### WHAT THE TASK REQUIRES:
All lines after the one containing "wrist: (441, 316)", together with that line itself, should be written out exactly, down to the last line of the entries below.

### Collected data:
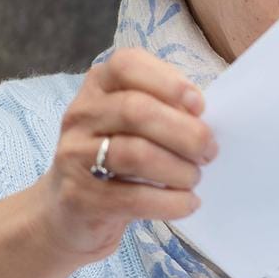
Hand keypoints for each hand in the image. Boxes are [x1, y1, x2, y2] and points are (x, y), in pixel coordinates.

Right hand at [35, 48, 214, 261]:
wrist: (69, 212)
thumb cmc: (116, 158)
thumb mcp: (133, 125)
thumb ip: (163, 110)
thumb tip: (203, 117)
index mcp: (99, 87)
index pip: (127, 65)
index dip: (168, 81)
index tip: (199, 105)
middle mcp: (81, 115)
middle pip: (136, 111)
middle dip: (185, 132)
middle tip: (209, 152)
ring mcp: (74, 156)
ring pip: (135, 154)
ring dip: (179, 169)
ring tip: (195, 178)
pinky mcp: (79, 197)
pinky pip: (133, 197)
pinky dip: (171, 202)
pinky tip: (188, 203)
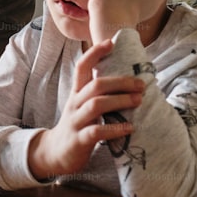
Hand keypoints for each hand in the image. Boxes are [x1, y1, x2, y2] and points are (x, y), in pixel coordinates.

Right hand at [28, 40, 143, 177]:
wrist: (54, 153)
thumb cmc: (77, 126)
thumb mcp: (82, 106)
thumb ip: (98, 94)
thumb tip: (126, 80)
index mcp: (76, 93)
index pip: (82, 67)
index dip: (95, 53)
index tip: (111, 42)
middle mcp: (75, 103)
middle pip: (96, 85)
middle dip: (121, 82)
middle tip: (141, 84)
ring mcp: (76, 121)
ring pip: (96, 105)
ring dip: (120, 101)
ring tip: (138, 101)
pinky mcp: (79, 140)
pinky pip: (97, 132)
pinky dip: (115, 129)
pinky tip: (130, 128)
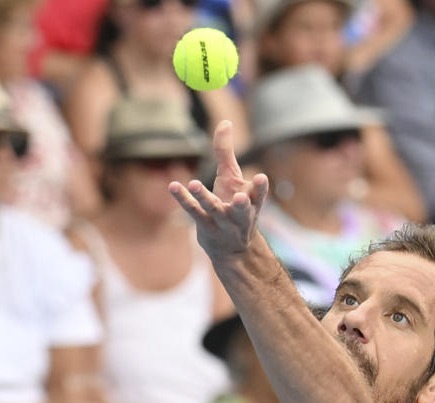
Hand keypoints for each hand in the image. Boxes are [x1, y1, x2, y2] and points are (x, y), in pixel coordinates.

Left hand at [168, 120, 268, 264]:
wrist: (232, 249)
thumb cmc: (233, 204)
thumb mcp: (233, 178)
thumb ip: (227, 152)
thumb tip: (225, 122)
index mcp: (253, 202)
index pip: (259, 195)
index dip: (260, 188)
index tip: (261, 178)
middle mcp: (240, 214)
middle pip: (242, 210)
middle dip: (242, 205)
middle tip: (241, 198)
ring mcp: (222, 222)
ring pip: (214, 209)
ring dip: (205, 198)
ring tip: (194, 184)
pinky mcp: (205, 225)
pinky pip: (193, 211)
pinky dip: (183, 199)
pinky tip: (173, 186)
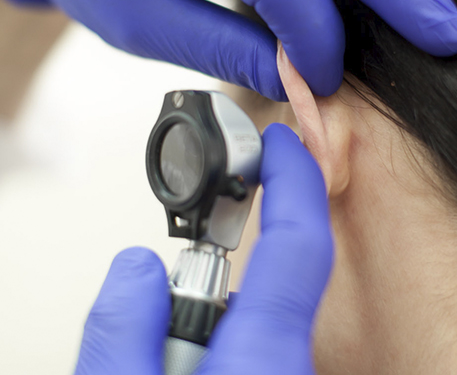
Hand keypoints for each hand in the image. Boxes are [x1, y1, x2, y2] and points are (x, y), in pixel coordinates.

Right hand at [74, 123, 332, 374]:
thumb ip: (121, 331)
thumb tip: (137, 267)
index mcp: (263, 358)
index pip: (298, 241)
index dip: (294, 177)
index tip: (280, 142)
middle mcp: (288, 366)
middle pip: (269, 281)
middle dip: (215, 270)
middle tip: (167, 300)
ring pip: (249, 317)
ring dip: (203, 319)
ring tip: (155, 358)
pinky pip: (249, 346)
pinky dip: (211, 342)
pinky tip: (179, 366)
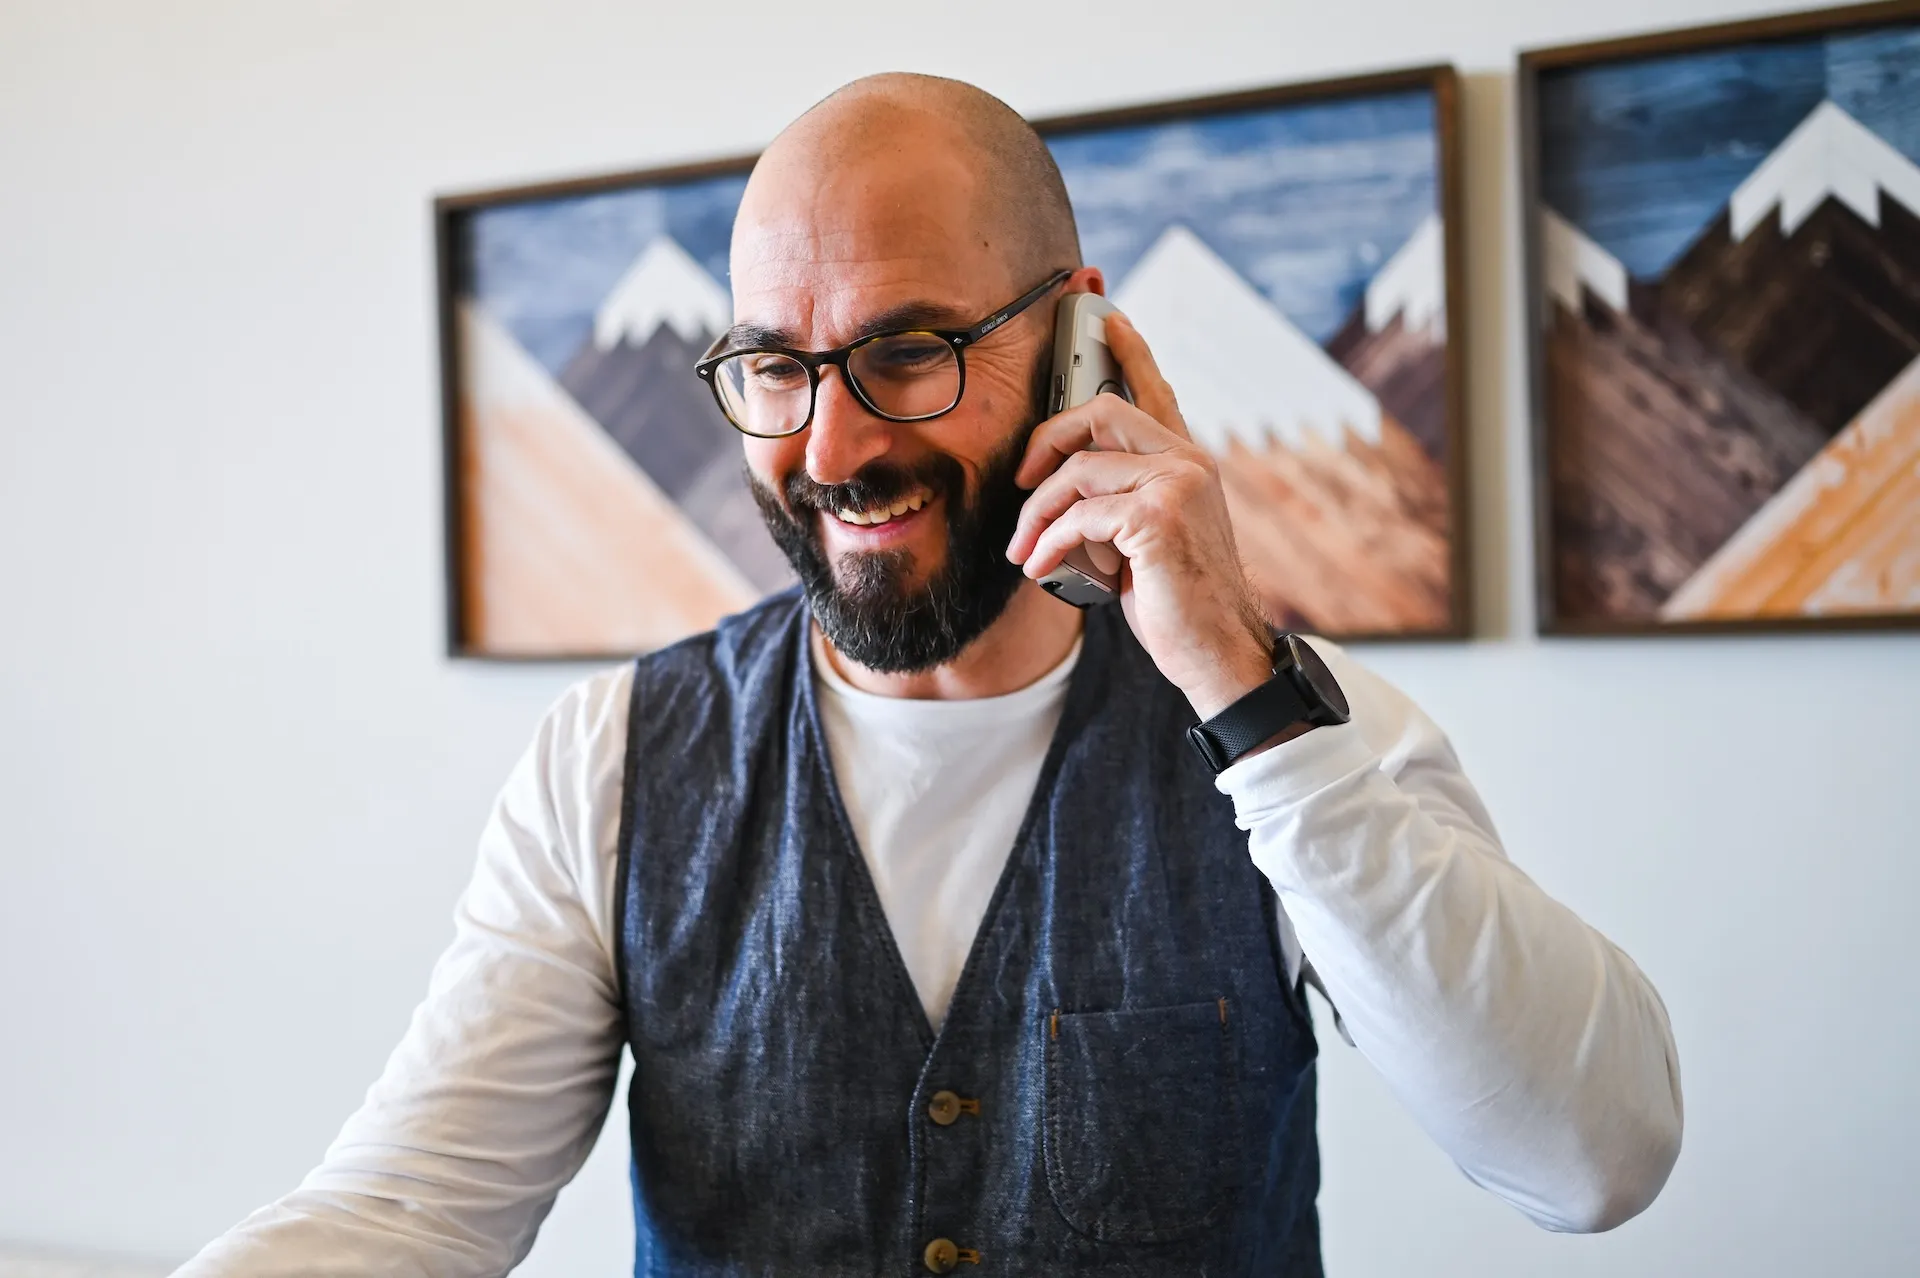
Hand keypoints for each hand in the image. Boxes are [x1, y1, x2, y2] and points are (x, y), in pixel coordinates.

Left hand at [1007, 312, 1275, 719]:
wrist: (1219, 656)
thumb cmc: (1178, 604)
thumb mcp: (1143, 543)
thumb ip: (1115, 503)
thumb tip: (1054, 491)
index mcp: (1188, 464)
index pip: (1154, 391)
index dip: (1128, 349)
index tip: (1106, 317)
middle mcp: (1189, 463)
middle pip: (1100, 411)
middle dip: (1046, 441)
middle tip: (1022, 482)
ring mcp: (1177, 485)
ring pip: (1077, 471)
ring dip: (1037, 515)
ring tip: (1025, 551)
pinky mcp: (1157, 518)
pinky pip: (1076, 515)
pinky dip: (1047, 543)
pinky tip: (1040, 568)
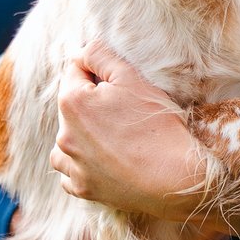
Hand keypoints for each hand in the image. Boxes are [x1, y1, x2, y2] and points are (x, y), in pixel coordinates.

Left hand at [52, 39, 210, 222]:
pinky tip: (103, 161)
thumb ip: (100, 55)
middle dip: (91, 103)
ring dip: (81, 135)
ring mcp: (72, 166)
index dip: (97, 71)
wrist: (176, 178)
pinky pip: (71, 172)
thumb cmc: (157, 125)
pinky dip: (82, 165)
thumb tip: (82, 50)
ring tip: (110, 135)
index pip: (74, 71)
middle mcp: (64, 136)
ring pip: (66, 141)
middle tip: (125, 109)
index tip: (119, 82)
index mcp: (72, 104)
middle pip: (72, 106)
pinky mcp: (83, 189)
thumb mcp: (132, 78)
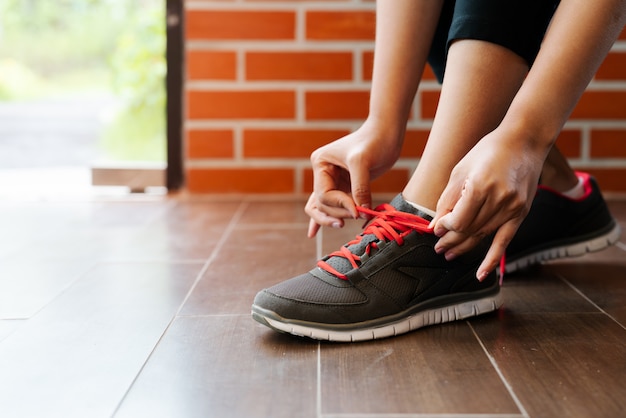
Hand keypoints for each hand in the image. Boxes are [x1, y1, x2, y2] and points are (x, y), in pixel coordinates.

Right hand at [305, 120, 402, 236]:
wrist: (387, 133)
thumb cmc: (375, 141)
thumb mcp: (363, 162)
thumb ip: (359, 188)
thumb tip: (359, 213)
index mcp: (320, 163)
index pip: (324, 195)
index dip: (340, 205)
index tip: (359, 209)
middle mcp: (322, 173)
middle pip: (322, 205)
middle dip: (339, 213)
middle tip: (357, 216)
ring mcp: (332, 181)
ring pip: (323, 208)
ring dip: (334, 218)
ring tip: (345, 225)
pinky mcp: (344, 187)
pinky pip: (330, 206)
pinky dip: (325, 219)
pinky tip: (313, 234)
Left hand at [430, 130, 544, 279]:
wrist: (524, 142)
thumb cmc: (487, 151)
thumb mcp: (461, 170)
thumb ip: (447, 199)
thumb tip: (436, 226)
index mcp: (480, 186)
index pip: (458, 221)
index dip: (445, 228)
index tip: (436, 229)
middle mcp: (499, 200)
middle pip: (469, 231)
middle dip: (451, 241)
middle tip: (438, 249)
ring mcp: (513, 207)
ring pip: (483, 236)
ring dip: (464, 247)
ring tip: (449, 254)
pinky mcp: (521, 212)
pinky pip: (505, 241)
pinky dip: (492, 259)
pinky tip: (482, 275)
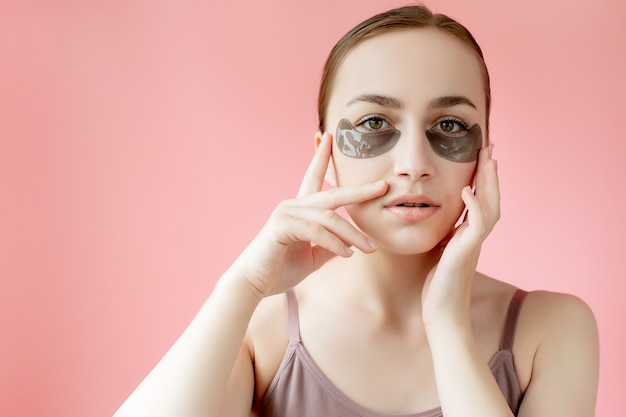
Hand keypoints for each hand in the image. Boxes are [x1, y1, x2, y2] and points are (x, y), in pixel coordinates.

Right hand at [229, 132, 387, 297]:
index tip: (329, 138)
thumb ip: (329, 246)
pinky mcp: (281, 226)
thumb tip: (349, 244)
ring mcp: (286, 213)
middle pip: (332, 194)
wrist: (253, 285)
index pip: (312, 178)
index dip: (322, 159)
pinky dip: (335, 243)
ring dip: (353, 234)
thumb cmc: (279, 270)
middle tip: (382, 186)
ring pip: (329, 218)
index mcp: (298, 210)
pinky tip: (347, 254)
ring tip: (370, 248)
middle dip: (359, 190)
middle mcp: (292, 206)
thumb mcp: (312, 257)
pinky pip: (317, 231)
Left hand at [422, 144, 499, 325]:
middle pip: (490, 198)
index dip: (482, 179)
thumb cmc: (438, 289)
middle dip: (490, 172)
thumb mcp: (439, 255)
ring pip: (490, 207)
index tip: (480, 157)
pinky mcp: (466, 253)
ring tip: (488, 159)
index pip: (480, 201)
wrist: (441, 316)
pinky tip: (469, 190)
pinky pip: (478, 226)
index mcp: (468, 236)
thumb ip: (444, 238)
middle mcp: (475, 238)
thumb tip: (440, 226)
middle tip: (490, 147)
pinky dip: (475, 206)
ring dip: (489, 182)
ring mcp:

### SOLUTION TO THIS PROBLEM:
wrist: (441, 316)
pinky tip: (469, 190)
pinky pip: (478, 226)
index mcp: (468, 236)
thumb ip: (444, 238)
middle mcp: (475, 238)
thumb tip: (440, 226)
middle tip: (490, 147)
pinky dip: (475, 206)
ring dip: (489, 182)
ring mcp:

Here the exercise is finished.